» Instructions to follow: Scan the entries for the word "dostosować", and copy every line where it appears.

(Page-level text extractions)
%%
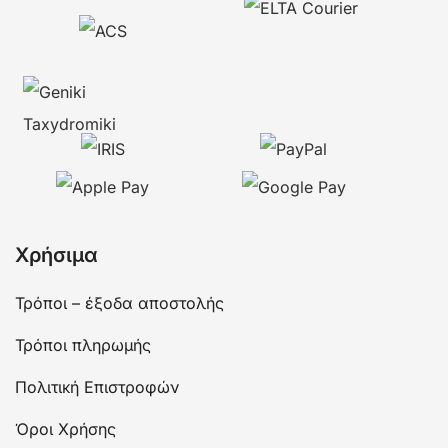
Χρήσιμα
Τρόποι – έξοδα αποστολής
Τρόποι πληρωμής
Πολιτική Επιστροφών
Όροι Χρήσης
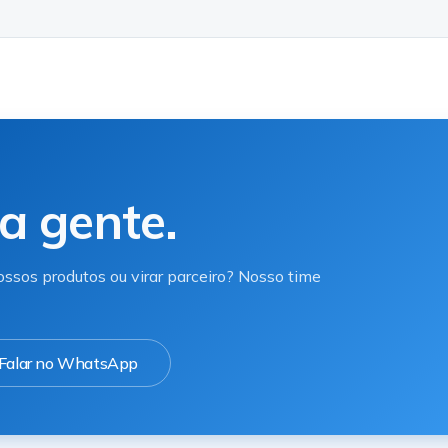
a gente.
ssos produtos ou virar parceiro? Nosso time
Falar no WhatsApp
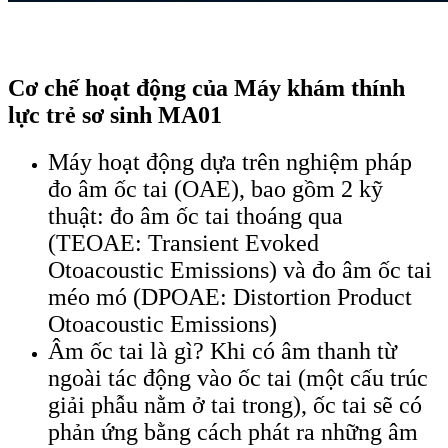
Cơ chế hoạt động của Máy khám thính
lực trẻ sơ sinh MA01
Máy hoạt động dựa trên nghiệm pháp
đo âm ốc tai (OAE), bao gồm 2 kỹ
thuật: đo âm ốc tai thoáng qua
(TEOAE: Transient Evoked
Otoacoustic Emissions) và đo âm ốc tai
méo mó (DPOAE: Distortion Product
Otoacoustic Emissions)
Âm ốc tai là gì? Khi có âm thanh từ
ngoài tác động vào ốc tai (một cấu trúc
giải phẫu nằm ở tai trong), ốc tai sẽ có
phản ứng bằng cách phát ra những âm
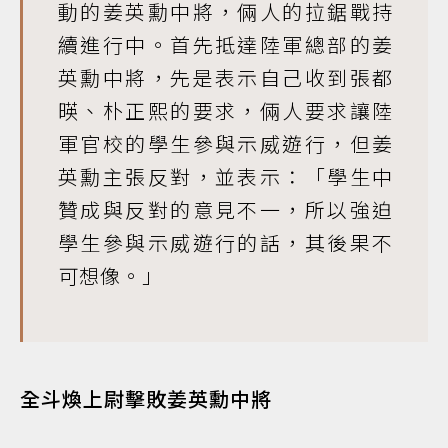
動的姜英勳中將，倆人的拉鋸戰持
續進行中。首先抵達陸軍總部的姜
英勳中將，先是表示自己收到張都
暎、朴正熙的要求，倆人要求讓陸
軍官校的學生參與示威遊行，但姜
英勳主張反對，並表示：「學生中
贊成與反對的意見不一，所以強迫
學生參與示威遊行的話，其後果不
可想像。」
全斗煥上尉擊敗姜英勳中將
%%
%%
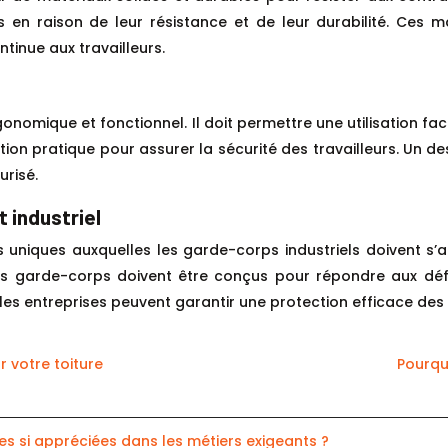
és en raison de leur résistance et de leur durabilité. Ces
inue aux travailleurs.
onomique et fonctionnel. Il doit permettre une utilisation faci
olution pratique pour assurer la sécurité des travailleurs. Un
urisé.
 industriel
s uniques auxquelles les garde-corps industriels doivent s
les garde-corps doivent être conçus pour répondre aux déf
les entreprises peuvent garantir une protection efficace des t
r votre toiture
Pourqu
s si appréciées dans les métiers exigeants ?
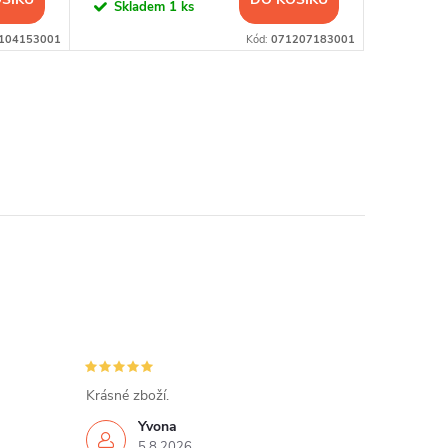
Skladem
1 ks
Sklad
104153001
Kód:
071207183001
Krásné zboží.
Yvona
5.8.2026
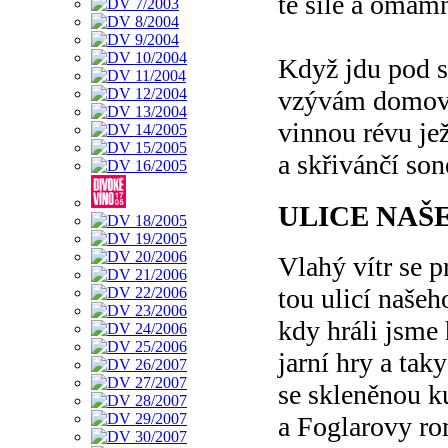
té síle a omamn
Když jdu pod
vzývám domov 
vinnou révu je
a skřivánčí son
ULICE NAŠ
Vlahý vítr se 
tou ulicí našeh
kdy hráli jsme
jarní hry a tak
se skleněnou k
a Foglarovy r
%%
%%
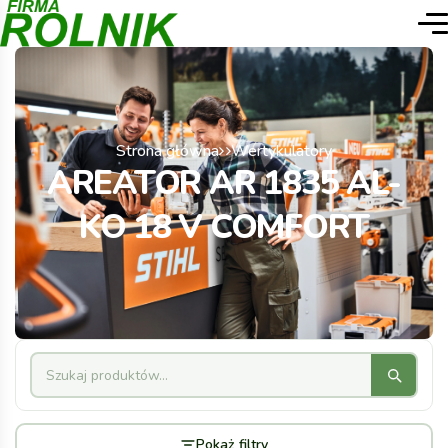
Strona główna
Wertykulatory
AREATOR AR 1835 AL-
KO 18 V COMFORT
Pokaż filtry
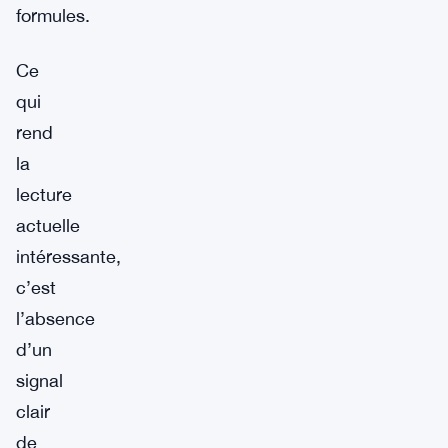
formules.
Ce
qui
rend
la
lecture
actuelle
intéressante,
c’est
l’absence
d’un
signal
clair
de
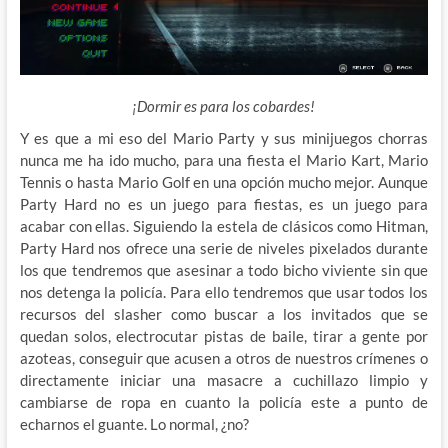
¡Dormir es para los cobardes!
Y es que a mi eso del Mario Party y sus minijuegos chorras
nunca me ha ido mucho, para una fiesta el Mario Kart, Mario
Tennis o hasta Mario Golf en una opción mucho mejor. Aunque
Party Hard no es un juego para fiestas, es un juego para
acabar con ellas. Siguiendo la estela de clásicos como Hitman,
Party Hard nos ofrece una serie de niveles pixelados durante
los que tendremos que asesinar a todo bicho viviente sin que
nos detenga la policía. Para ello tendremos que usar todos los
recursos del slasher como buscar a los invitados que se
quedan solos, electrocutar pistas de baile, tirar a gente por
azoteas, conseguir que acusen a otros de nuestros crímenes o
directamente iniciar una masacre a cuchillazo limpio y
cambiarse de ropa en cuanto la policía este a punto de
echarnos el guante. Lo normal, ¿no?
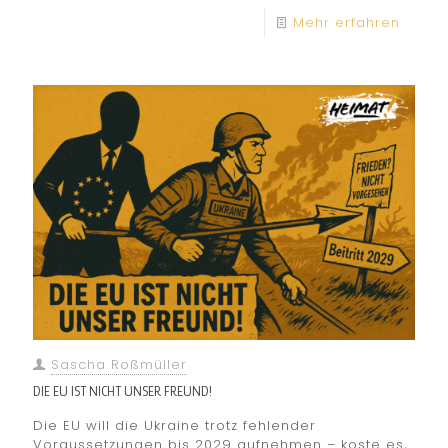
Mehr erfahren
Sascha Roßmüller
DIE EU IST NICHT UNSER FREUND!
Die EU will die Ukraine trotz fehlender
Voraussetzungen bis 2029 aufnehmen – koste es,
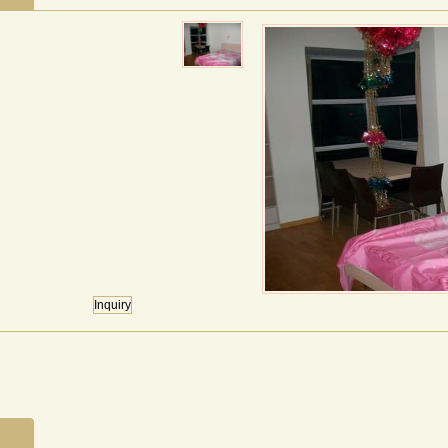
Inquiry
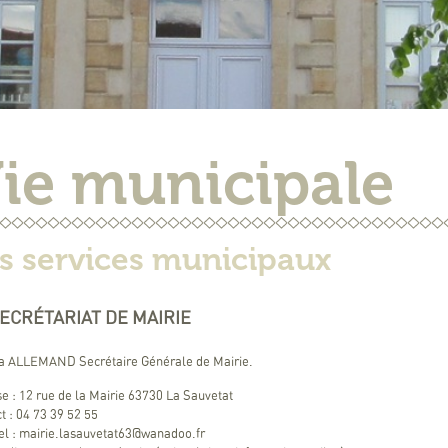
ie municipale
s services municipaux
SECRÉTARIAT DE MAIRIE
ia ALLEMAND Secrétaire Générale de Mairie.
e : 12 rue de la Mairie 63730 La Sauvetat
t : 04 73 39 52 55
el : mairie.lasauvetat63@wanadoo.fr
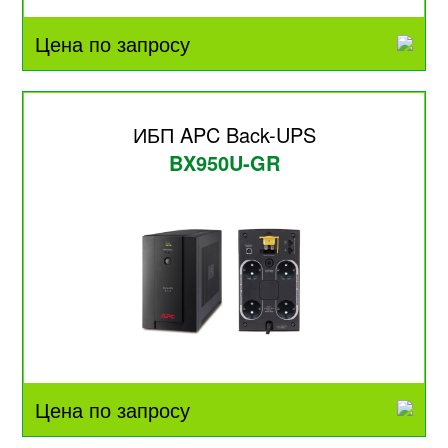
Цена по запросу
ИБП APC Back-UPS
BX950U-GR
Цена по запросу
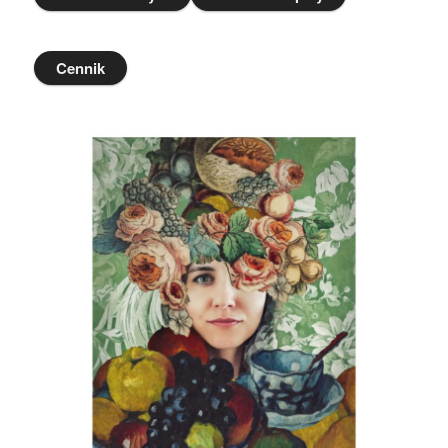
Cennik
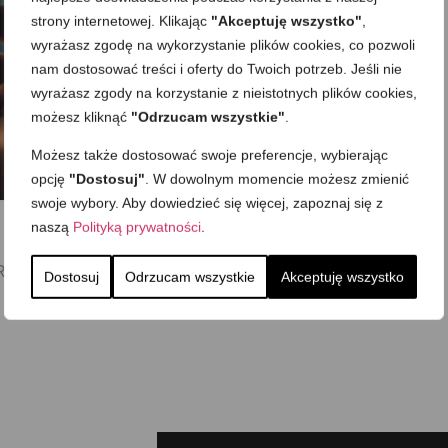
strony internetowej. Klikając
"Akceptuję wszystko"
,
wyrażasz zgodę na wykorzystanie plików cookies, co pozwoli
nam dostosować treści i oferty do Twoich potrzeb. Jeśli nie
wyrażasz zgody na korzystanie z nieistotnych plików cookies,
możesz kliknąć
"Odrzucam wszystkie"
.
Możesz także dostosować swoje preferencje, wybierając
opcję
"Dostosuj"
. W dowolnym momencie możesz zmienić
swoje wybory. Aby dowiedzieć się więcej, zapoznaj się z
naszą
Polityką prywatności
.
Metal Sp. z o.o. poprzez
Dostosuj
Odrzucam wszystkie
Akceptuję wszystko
%%
» Answer to this task:
nam dostosować treści i oferty do Twoich potrzeb. Jeśli nie
Możesz także dostosować swoje preferencje, wybierając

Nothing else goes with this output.